The ship was laid down on 29 April 1942 under Maritime Commission contract as the Type C2 ship SS Hotspur by Moore Dry Dock Company, Oakland, California, launched on 2 August 1942, sponsored by Mrs. Naomi S. Kehoe, acquired by the Navy on 18 March 1943, and commissioned as Hotspur on 31 March 1943.

==Service history==
Renamed La Salle on 6 April 1943, she left Naval Base Ventura County in Port Hueneme, California on 14 April with Seabees for Guadalcanal, returning to San Francisco on 10 July. On 7 August, she departed from Port Hueneme, California, carrying contingents of United States Navy Argus Units 7,8 and 9, the Ninth Special Construction Battalion and the Fifth Special Medical Unit all bound for operations in the South Pacific. From there she steamed to Wellington, New Zealand, arriving on 27 October. There and in the New Hebrides, she conducted simulated attacks and landing boat exercises with marines in preparation for the assault on Tarawa, for which she sailed on 13 November with Task Force 53. She arrived off the invasion beaches on 19 November, and was shelled by enemy shore batteries early the next morning, suffering no serious damage. She cleared Tarawa the 24th and steamed to San Diego, where she arrived on 13 December to prepare for the invasion of the Marshalls.

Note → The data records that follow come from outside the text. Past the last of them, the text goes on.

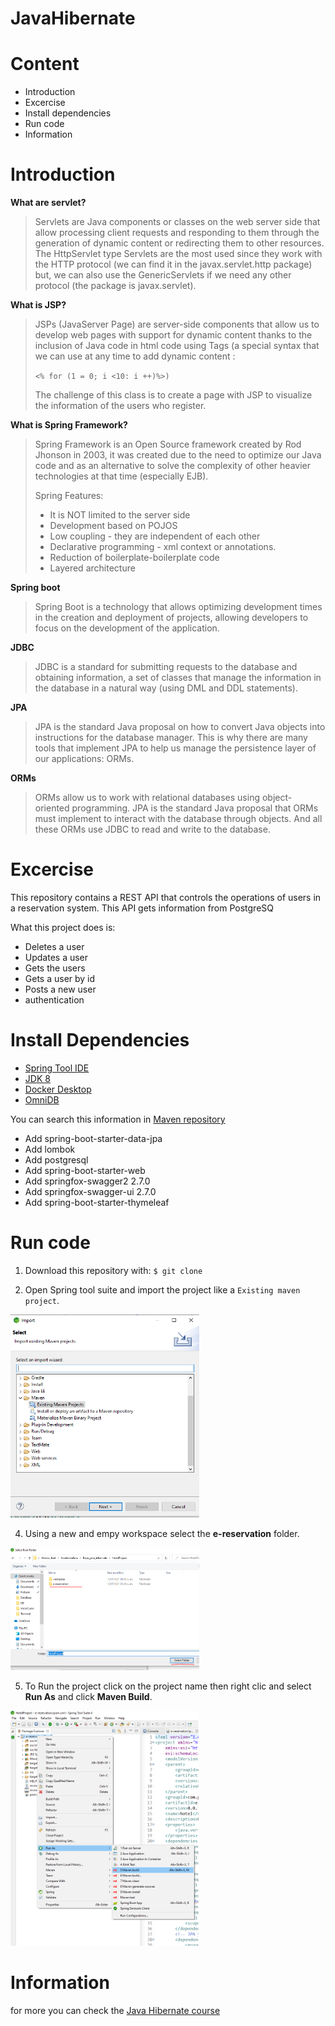 # JavaHibernate
# Content

- Introduction
- Excercise
- Install dependencies
- Run code
- Information

# Introduction 

**What are servlet?**
> Servlets are Java components or classes on the web server side that allow processing client requests and responding to them through the generation of dynamic content or redirecting them to other resources. The HttpServlet type Servlets are the most used since they work with the HTTP protocol (we can find it in the javax.servlet.http package) but, we can also use the GenericServlets if we need any other protocol (the package is javax.servlet).

**What is JSP?**
> JSPs (JavaServer Page) are server-side components that allow us to develop web pages with support for dynamic content thanks to the inclusion of Java code in html code using Tags (a special syntax that we can use at any time to add dynamic content :<p/> `<% for (1 = 0; i <10: i ++)%>)`<p/>
>The challenge of this class is to create a page with JSP to visualize the information of the users who register.

**What is Spring Framework?**
> Spring Framework is an Open Source framework created by Rod Jhonson in 2003, it was created due to the need to optimize our Java code and as an alternative to solve the complexity of other heavier technologies at that time (especially EJB). <p/>
> Spring Features: <p/>
> - It is NOT limited to the server side
> - Development based on POJOS
> - Low coupling - they are independent of each other
> - Declarative programming - xml context or annotations.
> - Reduction of boilerplate-boilerplate code
> - Layered architecture

**Spring boot**
> Spring Boot is a technology that allows optimizing development times in the creation and deployment of projects, allowing developers to focus on the development of the application.

**JDBC**
> JDBC is a standard for submitting requests to the database and obtaining information, a set of classes that manage the information in the database in a natural way (using DML and DDL statements).

**JPA**
> JPA is the standard Java proposal on how to convert Java objects into instructions for the database manager. This is why there are many tools that implement JPA to help us manage the persistence layer of our applications: ORMs.

**ORMs**
>ORMs allow us to work with relational databases using object-oriented programming. JPA is the standard Java proposal that ORMs must implement to interact with the database through objects. And all these ORMs use JDBC to read and write to the database. 

# Excercise

This repository contains a REST API that controls the operations of users in a reservation system. This API gets information from PostgreSQ

What this project does is:

- Deletes a user
- Updates a user
- Gets the users
- Gets a user by id
- Posts a new user
- authentication

# Install Dependencies

- [Spring Tool IDE](https://spring.io/tools)
- [JDK 8](https://www.oracle.com/mx/java/technologies/javase/javase-jdk8-downloads.html)
- [Docker Desktop](https://www.docker.com/products/docker-desktop)
- [OmniDB](https://omnidb.org/#downloads)

You can search this information in [Maven repository](https://mvnrepository.com/)
- Add spring-boot-starter-data-jpa
- Add lombok
- Add postgresql
- Add spring-boot-starter-web
- Add springfox-swagger2 2.7.0
- Add springfox-swagger-ui 2.7.0
- Add spring-boot-starter-thymeleaf

# Run code

1. Download this repository with:
 `$ git clone`

2. Open Spring tool suite and import the project like a `Existing maven project`.

<div>
  <img src="https://github.com/ItzelAlonsoG/JavaHibernate/blob/main/JavaHibertate1.PNG" width = "60%">
</div>

4. Using a new and empy workspace select the **e-reservation** folder.

<div>
  <img src="https://github.com/ItzelAlonsoG/JavaHibernate/blob/main/JavaHibertate2.PNG" width = "60%">

</div>
 
 5. To Run the project click on  the project name then right clic and select **Run As** and click  **Maven Build**.

<div>
<img src="https://github.com/ItzelAlonsoG/JavaHibernate/blob/main/JavaHibertate3.PNG" width = "60%">
</div>

# Information

for more you can check the [Java Hibernate course](https://platzi.com/clases/jee/ )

La Salle left the west coast on 13 January 1944 and arrived off Kwajalein eight days later to land men of the 4th Marine Division. La Salle left the atoll on 8 February for Pearl Harbor, then later made several reinforcement movements.

From Pearl Harbor she sailed on 11 May with troops for the invasion of the Marianas, arriving on D-Day, 15 June to witness the pre-invasion bombardment before landing her marines. She retired from the battle zone on 23 June and reached Pearl Harbor on 24 July. She then proceeded to Guadalcanal in August where rehearsals for the capture of the Palaus ended on 8 September. She arrived off the Palaus on 15 September and made a feinting attack to keep enemy troops occupied in the northern islands during the attack on Peleliu itself. She landed her troops on the beaches of Angaur the 17th and departed on 23 September for Manus, where she embarked 1,373 troops of the Army 1st Cavalry Division for the Leyte invasion.

La Salle reached the northern transport area off Leyte on 20 October, and all troops and cargo were ashore by nightfall. She retired to the Palaus and then to Guam, where she embarked reinforcements for transport to San Pedro Bay on 23 November. The vessel next loaded 934 troops at Sansapor, New Guinea, and sailed on 30 December for Luzon. On the morning of her departure, she assisted in shooting down an enemy "Jake". She unloaded on 9 January at Lingayen Gulf, and then returned to Leyte.

On 29 January 1945 she arrived off Luzon to discharge 731 troops in order to block Japanese retirement into the Bataan Peninsula. She departed the same day and put into San Pedro Bay on 1 February to prepare for the invasion of Okinawa, off which she arrived from Ulithi on 11 April. She fought off heavy suicide attacks during the next five days, and retired unscathed on 16 April, steaming for Guam and a Seattle overhaul.

Between September 1945 and June 1946, La Salle made four "Magic Carpet" voyages, and one passage in January to deliver occupation troops to Yokosuka. She decommissioned at Seattle on 24 July 1946 and was returned to the Maritime Commission the following day.

La Salle received eight battle stars for World War II service.